【初心者向け】ドアノブ交換は自分でできる?費用相場・選び方から手順まで完全ガイド

ドアノブの調子が悪い、古くて使いにくいといった悩みはありませんか。費用を抑えるために自分で交換したいと考える方は多いものの、部品の選び方や手順が分からず不安に感じるものです。

ご自身の状況やドアの種類によって、DIYで対応できるのか、それともプロへ依頼した方がよいのかは大きく異なります。正しい知識を持たないまま作業を始めると、ドアを傷つけたり防犯性を下げたりするリスクがあるため注意が必要です。

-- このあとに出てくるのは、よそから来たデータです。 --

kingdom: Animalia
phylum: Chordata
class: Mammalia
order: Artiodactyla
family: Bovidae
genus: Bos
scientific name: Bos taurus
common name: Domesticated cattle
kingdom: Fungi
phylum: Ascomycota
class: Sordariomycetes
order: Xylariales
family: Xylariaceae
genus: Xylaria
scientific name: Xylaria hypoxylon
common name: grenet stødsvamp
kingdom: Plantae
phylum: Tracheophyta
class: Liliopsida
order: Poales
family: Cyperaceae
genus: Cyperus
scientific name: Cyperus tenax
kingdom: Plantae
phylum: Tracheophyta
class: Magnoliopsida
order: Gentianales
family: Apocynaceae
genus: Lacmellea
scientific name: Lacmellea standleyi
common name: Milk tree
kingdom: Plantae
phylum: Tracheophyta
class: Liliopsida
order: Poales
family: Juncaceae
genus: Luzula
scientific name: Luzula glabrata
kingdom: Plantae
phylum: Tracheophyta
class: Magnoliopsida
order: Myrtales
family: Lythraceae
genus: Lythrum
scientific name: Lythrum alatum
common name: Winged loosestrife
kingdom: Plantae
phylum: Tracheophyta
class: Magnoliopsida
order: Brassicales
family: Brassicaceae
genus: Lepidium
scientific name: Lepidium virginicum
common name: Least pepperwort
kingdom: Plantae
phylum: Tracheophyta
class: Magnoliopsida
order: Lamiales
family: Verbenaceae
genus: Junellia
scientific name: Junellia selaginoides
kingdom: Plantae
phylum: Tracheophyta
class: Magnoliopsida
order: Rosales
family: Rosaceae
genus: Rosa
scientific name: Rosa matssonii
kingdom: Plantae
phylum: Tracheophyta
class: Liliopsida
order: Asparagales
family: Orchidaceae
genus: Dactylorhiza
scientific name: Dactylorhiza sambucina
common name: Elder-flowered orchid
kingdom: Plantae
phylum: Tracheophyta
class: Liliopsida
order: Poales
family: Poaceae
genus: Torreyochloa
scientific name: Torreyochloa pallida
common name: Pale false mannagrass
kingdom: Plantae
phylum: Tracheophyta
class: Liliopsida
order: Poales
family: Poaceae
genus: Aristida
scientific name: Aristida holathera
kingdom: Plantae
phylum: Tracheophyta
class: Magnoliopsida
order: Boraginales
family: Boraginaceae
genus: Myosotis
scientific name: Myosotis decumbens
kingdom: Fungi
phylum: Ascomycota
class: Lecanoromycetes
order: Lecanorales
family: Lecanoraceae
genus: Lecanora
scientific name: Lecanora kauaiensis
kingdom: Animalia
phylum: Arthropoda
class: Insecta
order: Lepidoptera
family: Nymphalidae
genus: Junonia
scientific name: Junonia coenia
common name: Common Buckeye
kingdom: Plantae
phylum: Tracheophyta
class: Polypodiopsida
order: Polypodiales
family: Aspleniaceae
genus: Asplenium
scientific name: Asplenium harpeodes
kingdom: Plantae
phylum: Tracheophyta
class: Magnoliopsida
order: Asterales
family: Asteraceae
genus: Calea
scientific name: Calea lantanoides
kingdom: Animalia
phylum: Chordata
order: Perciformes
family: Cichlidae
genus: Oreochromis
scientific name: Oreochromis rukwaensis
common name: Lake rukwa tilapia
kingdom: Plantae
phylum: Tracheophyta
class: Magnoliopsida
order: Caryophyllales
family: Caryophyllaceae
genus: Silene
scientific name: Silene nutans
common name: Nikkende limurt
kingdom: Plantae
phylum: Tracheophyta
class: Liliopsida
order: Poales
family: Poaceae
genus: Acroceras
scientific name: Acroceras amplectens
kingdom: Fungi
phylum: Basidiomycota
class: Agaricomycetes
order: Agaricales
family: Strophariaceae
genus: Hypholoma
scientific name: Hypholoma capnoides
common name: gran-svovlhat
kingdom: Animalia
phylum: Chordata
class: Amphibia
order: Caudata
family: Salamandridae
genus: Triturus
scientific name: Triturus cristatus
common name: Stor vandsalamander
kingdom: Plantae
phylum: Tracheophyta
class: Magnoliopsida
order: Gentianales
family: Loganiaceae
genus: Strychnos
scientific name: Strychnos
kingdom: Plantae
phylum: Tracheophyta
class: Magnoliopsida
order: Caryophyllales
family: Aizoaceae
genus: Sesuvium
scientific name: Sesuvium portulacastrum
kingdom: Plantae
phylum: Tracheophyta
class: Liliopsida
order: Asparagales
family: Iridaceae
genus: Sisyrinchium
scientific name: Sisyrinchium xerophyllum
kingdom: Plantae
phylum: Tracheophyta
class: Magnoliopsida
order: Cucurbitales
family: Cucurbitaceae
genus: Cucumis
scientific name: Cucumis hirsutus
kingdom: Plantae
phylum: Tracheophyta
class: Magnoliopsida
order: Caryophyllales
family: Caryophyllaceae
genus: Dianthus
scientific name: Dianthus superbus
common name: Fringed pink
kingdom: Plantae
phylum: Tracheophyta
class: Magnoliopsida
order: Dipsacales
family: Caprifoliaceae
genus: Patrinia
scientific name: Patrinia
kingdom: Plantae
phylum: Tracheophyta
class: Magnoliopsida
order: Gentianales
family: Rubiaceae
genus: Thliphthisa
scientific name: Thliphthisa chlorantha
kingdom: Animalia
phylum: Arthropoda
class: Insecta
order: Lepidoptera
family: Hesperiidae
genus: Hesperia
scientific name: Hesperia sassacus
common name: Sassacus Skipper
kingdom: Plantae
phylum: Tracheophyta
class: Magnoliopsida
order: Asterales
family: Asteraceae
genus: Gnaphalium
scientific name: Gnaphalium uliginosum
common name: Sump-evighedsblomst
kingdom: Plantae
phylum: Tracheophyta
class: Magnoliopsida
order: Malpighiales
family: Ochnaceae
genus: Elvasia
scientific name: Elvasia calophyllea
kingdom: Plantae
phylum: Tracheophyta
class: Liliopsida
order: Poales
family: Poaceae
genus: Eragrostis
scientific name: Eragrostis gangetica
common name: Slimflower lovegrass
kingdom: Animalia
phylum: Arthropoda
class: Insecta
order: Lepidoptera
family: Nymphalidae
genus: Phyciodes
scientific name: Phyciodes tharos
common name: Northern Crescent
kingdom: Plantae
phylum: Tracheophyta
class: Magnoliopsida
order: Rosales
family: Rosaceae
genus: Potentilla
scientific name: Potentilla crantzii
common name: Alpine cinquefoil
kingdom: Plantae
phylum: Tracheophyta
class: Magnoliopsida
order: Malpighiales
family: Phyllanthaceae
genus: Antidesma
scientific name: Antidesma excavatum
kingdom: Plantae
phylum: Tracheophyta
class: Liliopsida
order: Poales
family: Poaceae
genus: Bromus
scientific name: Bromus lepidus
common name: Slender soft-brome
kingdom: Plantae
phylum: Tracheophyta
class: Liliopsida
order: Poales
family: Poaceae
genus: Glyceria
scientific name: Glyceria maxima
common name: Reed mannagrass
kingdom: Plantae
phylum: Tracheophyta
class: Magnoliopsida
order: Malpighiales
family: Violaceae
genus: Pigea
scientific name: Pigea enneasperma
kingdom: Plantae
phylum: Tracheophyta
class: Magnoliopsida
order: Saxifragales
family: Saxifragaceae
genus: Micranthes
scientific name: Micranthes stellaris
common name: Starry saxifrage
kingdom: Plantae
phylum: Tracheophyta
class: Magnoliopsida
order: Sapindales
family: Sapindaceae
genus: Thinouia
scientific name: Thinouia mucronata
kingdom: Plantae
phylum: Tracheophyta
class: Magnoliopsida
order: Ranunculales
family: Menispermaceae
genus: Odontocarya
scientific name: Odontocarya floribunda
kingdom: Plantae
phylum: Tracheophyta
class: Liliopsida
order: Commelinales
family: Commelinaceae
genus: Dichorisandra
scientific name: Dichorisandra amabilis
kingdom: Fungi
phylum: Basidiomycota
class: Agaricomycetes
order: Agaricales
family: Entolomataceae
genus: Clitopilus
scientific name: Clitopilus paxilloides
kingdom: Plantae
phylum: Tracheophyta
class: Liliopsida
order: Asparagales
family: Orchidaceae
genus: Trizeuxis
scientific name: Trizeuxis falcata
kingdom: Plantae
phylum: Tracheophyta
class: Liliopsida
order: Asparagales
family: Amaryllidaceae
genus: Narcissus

本ページを読めば、適切な判断基準や失敗しない部品選び、そして具体的な交換手順までしっかり把握できます。

この記事のポイント
・DIYと業者依頼の費用相場を比較し、最適な方法を判断できる
・ドアノブの種類や錠前機構の違いを理解し、正しい部品を選べる
・失敗を防ぐための正確な寸法の測り方が分かる
・業者を選ぶ際の重要なポイントや注意点を把握できる

この記事のポイントは?

1. まず確認!ドアノブ交換は「DIY」か「業者依頼」か?費用相場と判断基準

結論からお伝えすると、室内ドアの簡単な構造であればDIYで費用を抑えられますが、玄関などの防犯性が関わる場所や複雑な構造の場合は業者へ依頼するのが安全な選択となります。まずは、それぞれの費用相場と特徴を比較してみましょう。

比較項目 DIYで交換する場合 業者へ依頼する場合
費用相場 約3,000円〜15,000円(部品代のみ) 約10,000円〜50,000円(部品代+作業費+出張費)
メリット コストを最小限に抑えられる。自分のペースで作業できる。 確実で安全に施工してもらえる。防犯対策の相談も可能。
デメリット サイズ間違いや取り付け失敗のリスクがある。自己責任となる。 部品代に加えて工賃や出張費がかかるため割高になる。
適したケース トイレや室内のドアノブ交換。構造がシンプルな錠前。 玄関ドアの交換。防犯性の高い錠前。DIYに自信がない方。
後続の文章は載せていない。